---------- SOURCE INFORMATION
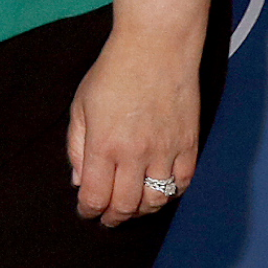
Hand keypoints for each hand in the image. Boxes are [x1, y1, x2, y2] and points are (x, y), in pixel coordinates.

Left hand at [69, 25, 202, 226]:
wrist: (156, 49)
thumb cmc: (112, 74)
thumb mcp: (81, 106)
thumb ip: (77, 147)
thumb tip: (80, 182)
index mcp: (104, 145)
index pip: (96, 196)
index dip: (89, 210)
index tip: (86, 212)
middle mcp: (136, 154)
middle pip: (126, 205)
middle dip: (114, 216)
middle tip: (107, 218)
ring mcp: (166, 151)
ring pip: (157, 200)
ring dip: (142, 209)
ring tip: (132, 207)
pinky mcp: (190, 145)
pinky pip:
--------------------
YOUR GOAL:
After locating the line that contains "ring mcp: (166, 151)", output it and the remaining lines of the material above, exactly as they read.

ANSWER BOX:
ring mcp: (166, 151)
ring pip: (157, 200)
ring dip: (142, 209)
ring tip: (132, 207)
pinky mcp: (190, 145)
pinky pip:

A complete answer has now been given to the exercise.